Many apologies to the readers of the Barnet Eye. I missed this press release from Barnet Council, posted on Xmas Eve, which tells us on what days parking restrictions are enforced -
Why this wasn't published a couple of weeks before the holiday period and shared with the press, so we could plan our visits to friends and family accordingly. I for one thought Barnet Council enforced CPZ's on Bank holidays and as such had friends parking miles away on Boxing day and yesterday. As ever Barnet cannot do the simple things sensibly.
Whilst on the subject of parking restrictions, we had a high street parking amnesty in high streets for Saturdays in December. This measure was designed as a way of "helping the high street". Now as the Council clearly thinks High Streets are good for the community and should be helped, then surely the question must be asked "why only Saturdays in December?". If healthy High Streets are good for the community and free parking on Saturdays helps them in December, then why are High Streets being clobbered for the rest of the year?
Barnet Council uses parking as a cash cow. There policy is like a leech, draining blood from the High Street, making it ever harder for traders to make a living. As such the High Streets are ethnically cleansed of independent shops, small traders and family run cafe's. In there place we get bookies, estate agents, fried chicken outlets and estate agents. I don't know about you, but I for one don't find a High Street full of such outlets to be healthy.
Up until 2010, Barnet had reasonably sensible parking policies. You could park cheaply in High Streets,paying with coins at Pay and Display machines. After the 2010 council election, the Conservative run council, under parking supremo Brian Coleman decided (rather foolishly) to declare war on local High Streets and motorists.
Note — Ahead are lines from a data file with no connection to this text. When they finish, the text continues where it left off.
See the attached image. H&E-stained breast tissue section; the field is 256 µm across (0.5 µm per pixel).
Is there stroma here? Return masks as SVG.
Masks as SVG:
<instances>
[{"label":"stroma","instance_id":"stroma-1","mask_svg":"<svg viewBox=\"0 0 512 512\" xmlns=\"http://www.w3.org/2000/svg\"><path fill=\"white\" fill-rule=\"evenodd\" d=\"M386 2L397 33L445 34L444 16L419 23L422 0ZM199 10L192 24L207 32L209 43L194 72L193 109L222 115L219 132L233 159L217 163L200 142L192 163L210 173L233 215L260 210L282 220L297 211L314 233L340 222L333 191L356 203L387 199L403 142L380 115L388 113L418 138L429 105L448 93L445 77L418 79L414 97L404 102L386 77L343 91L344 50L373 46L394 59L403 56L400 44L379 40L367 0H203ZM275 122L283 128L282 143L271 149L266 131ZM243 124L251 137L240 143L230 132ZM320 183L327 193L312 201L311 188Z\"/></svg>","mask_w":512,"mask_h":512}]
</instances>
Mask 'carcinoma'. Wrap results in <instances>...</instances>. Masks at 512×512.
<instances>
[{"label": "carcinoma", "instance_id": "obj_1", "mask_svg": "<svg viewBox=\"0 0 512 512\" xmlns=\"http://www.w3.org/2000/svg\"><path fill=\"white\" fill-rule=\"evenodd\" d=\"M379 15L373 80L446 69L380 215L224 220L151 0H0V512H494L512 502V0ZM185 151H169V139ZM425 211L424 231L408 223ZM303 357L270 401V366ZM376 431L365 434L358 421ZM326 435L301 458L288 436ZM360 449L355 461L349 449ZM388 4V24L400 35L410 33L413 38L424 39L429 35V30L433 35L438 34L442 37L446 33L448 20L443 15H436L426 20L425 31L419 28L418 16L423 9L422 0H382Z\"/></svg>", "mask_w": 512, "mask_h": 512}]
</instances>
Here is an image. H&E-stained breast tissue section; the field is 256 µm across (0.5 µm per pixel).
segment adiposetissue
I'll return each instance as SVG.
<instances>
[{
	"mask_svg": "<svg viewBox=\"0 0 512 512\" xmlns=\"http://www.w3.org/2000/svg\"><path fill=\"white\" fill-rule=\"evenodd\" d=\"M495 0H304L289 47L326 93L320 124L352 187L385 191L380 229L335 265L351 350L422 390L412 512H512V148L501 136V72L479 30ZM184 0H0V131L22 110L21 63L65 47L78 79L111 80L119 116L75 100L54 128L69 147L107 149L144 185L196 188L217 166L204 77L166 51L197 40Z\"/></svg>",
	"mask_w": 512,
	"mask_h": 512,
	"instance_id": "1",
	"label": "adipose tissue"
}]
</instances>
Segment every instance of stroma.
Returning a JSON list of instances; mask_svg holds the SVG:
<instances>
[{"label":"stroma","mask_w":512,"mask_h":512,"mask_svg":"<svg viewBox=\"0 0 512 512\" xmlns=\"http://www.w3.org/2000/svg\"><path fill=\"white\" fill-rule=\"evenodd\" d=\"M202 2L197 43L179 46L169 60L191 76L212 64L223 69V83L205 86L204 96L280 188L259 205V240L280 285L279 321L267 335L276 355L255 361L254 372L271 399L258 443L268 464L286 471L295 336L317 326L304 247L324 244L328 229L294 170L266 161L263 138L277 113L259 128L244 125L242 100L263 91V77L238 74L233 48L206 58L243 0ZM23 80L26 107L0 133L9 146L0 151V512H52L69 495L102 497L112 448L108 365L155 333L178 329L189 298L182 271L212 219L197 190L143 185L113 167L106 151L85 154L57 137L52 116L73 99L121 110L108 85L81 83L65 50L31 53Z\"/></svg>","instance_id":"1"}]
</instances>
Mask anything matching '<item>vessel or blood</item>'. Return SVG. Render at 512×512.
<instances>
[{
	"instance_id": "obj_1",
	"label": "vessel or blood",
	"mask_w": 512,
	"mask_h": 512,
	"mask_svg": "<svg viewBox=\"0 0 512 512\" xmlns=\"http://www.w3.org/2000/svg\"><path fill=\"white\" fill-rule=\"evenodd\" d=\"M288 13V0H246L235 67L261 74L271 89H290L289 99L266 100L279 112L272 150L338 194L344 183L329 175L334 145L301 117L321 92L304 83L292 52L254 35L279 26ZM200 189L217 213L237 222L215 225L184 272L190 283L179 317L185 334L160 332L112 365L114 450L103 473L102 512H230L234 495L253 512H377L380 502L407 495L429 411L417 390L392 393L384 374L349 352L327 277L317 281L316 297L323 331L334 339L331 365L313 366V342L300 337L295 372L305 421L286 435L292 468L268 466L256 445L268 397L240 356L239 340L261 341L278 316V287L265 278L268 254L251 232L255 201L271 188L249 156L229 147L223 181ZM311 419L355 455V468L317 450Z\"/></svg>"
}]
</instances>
They abolished pay and display, hiked up costs and implemented massive hikes to CPZ parking permits. Coleman paid for this in 2012, losing his seat on the GLA (and the fat salary that went with it). By alienating a formerly staunch Tory community of small business owners, Andrew Dismore stormed into office, turning a 20,000 Tory majority into a Labour majority of the same margin.
This year we have a general election. Our local Tory MP's Matthew Offord and Mike Free have been highly supportive of Brian Colemans parking policies. Neither have lifted a finger to help small businesses locally. Local business owners, such as Helen Michael at Cafe Buzz in Finchley, have ditched a lifelong association with the Conservatives in exasperation at their lack of interest in the small business community.
We only get elections every five years for Parliament. It gives us a chance to boot out the likes of Freer and Offord when they don't do their job. Until May, we have their ear in a way we wouldn't normally. So my advice is this. If you think the Barnet Tories parking policies are damaging local business, tell Mr Freer or Mr Offord when they knock on your door. Tell them that if they don't sort it out by May, you will vote for someone else. They will probably tell you that they have no power over what the council does. This is nonsense. Both Freer and Offord are senior local politicians and work hand in hand with their council colleagues to deliver what they consider to be "Conservative Policies". If the local Tories think that their policies will damage their MP's chances (both seats are marginal), they will pull their finger out.
You may wonder why our MP's are not sympathetic to small business? Mike Freer worked for Barclays Bank and Matthew Offord worked for the BBC before they became MP's. Does this give you a small clue?